Saturday, February 5, 2011

Rhineland Mystics in the Studio

                                            The Wonderer - 2010     65" x 72"

2011.
What will unfold in this, the year of the Iron Hare? (Losar-Tibetan New Year is March 5th). What insights and epiphanies will manifest as I grow another year older, deeper and broader in my scope of studio painting?
Time in the studio is filled with my awareness of threads of conversations and reflections weaving their way into my painting practice.  I am spending time "sitting with" the wisdom of my theological and spiritual rootedness in the writings of Hildegard of Bingen, Meister Eckhart, Julian of Norwich and the Tibetan Mystic, Longchenpa.  

There has been an interesting number of recent articles on religion and art, the intersection(s) of art and theology, and spirituality in the arts.   Issue 135 (November-December 2010) of frieze magazine, a journal Contemporary Art and Culture is entitled Religion&Spirituality and features a work by Hilma af Klint (Altar Picture, No.1-1915) on the cover.  I am not sure where all of this will lead.  I do know there
 is an internal mandate to listen and sit with an awareness and attentiveness both in and out of the studio.

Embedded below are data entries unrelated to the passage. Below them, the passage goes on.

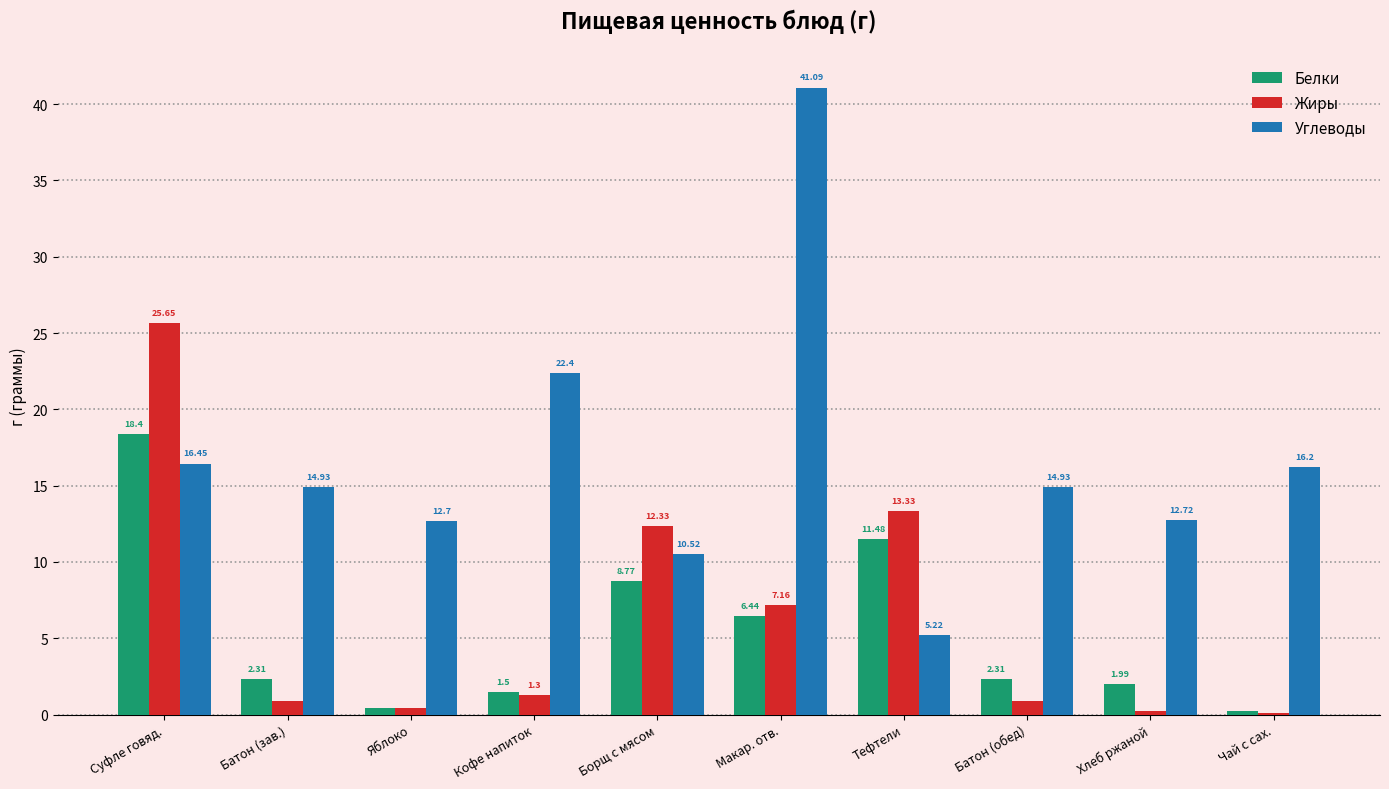

Is the value of Белки at Суфле говяд. greater than the value of Углеводы at Батон (обед)?

Yes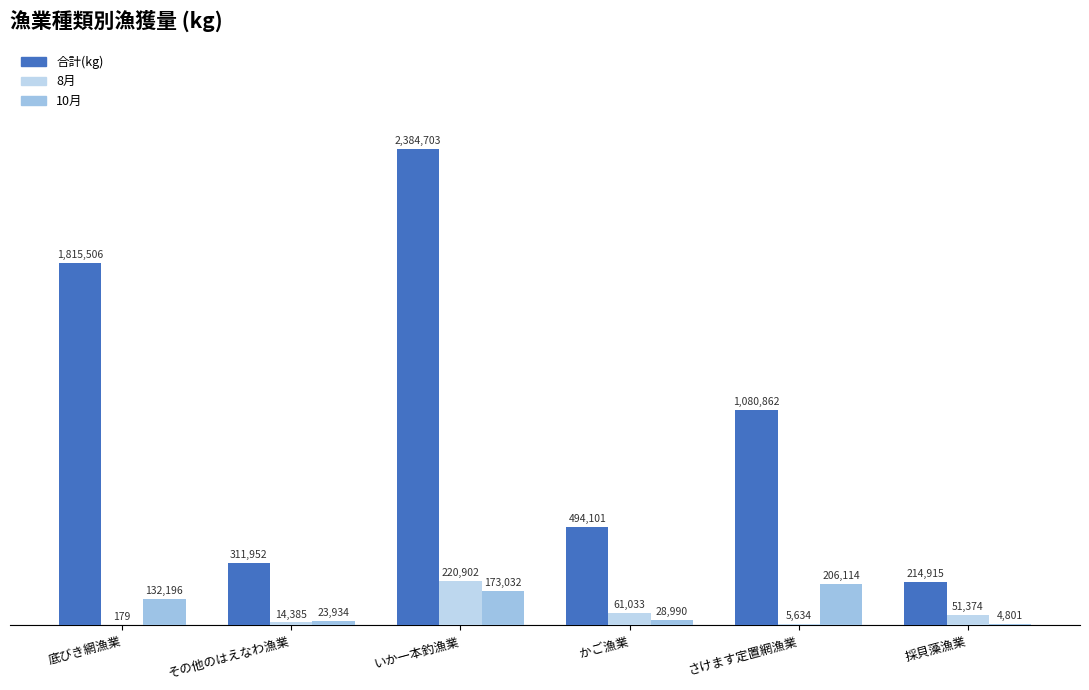

What is the average value of the 合計(kg) series?

1050340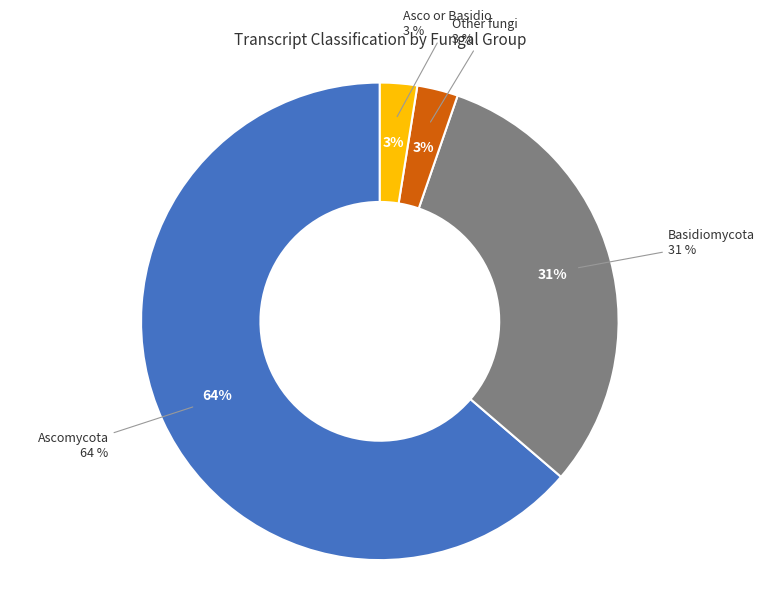

Combined, do Other fungi and Ascomycota account for over 50%?

Yes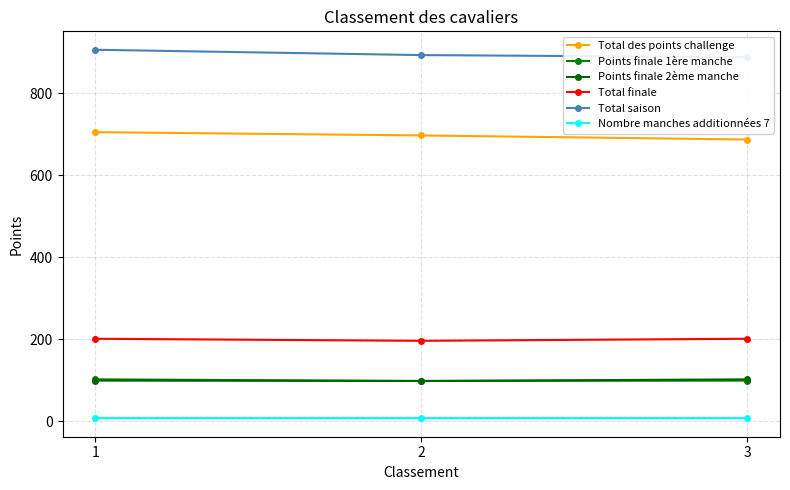

At how many categories does at least one series exceed 852?

3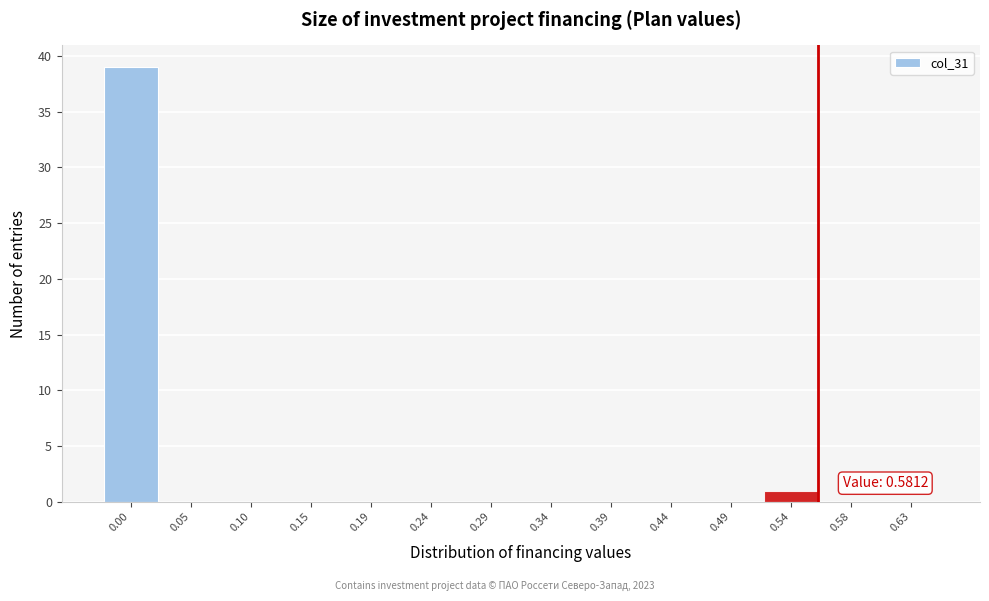

Reading left to right, list all the values displayed in this chart.

0.00=39	0.05=0	0.10=0	0.15=0	0.19=0	0.24=0	0.29=0	0.34=0	0.39=0	0.44=0	0.49=0	0.54=1	0.58=0	0.63=0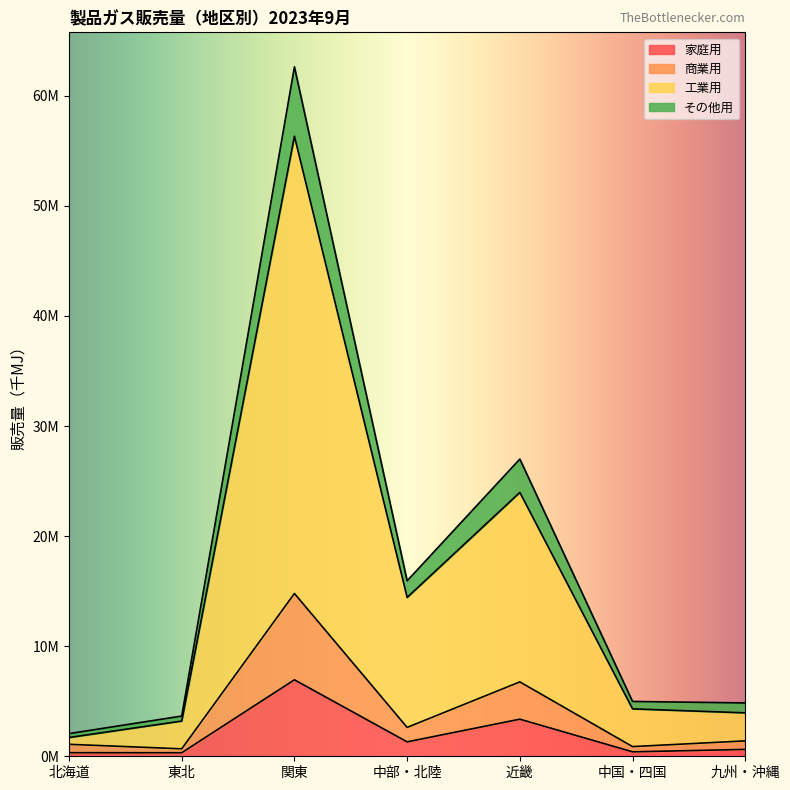

Is it true that その他用 equals 1433657 at 北海道?

False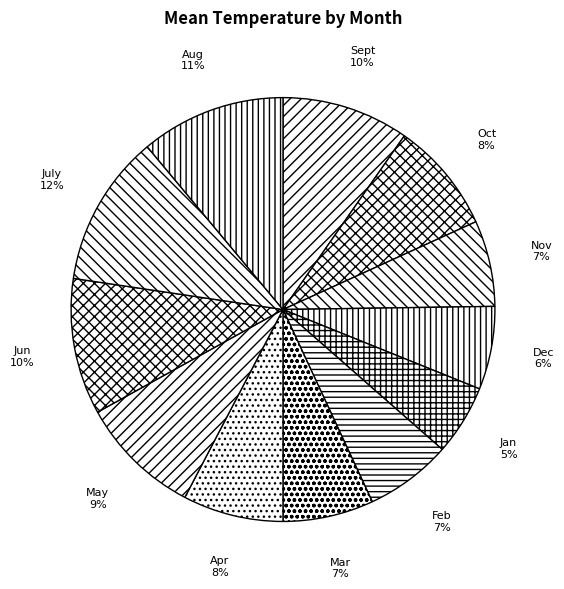

What percentage is the May slice, to the nearest percent?

9%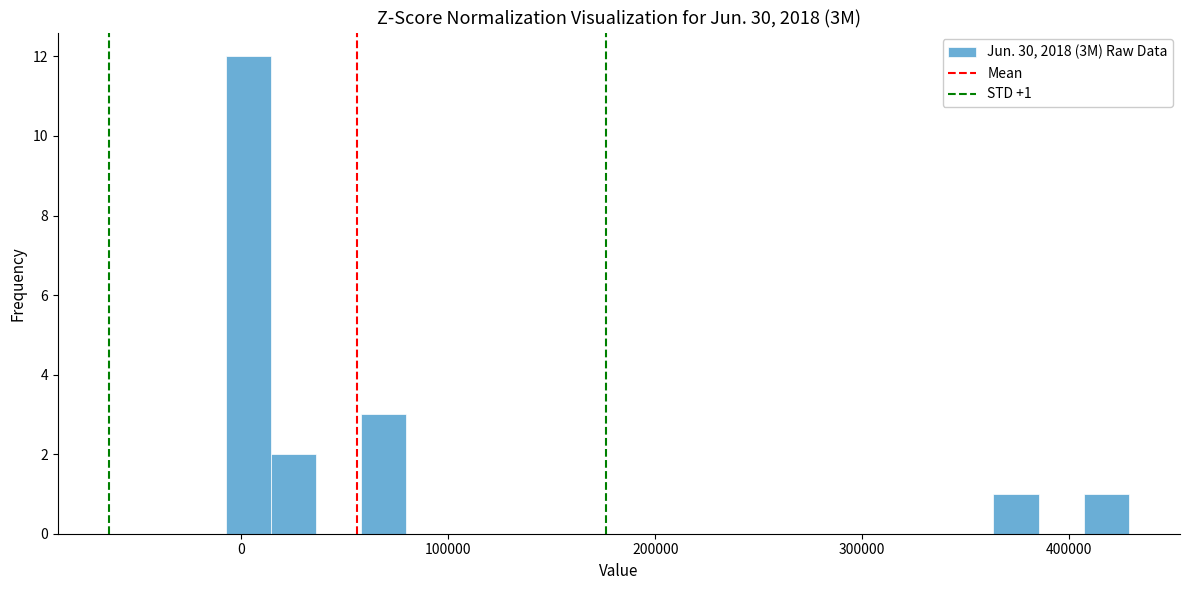

Around what value on the x-axis is the tallest bar? Give the approximate position of its centre, as read against the axis.

0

Quotes from Illuminations of Hildegard of Bingen with commentary by Matthew Fox (Vermont, Bear&Co. 2002)

Einstein warned that "science without religion is lame; religion without science is blind." Hildegard would surely concur. But she would add that science and religion without art are ineffective and violent; and art without science and religion is vapid.


Who are the prophets?  They are a royal people, who penetrate mystery and see with the spirit's eyes.  In illuminating darkness they speak out.    So wrote Hildegard in the 11th century.    In the 21st century,  Enrique Martinez Celaya writes of the artist as prophet:  ...art is not revealed in or as stable meaning but by a very particular instability of meaning.  Art is that vibration between meaning and no-meaning, whose experience renders their opposition meaningless and dissolves our separation from the primal nature of the universe.  ( Celaya, Collected Writings, p.232  Lincoln, UNPress, 2010).

This early 21st century artist and  the 11th/12th century mystics of the Rhineland and Tibet have much to say to each other in 2011.  I am reacquainting myself with my own rich tradition(s) of study and practice as I carry them into the studio.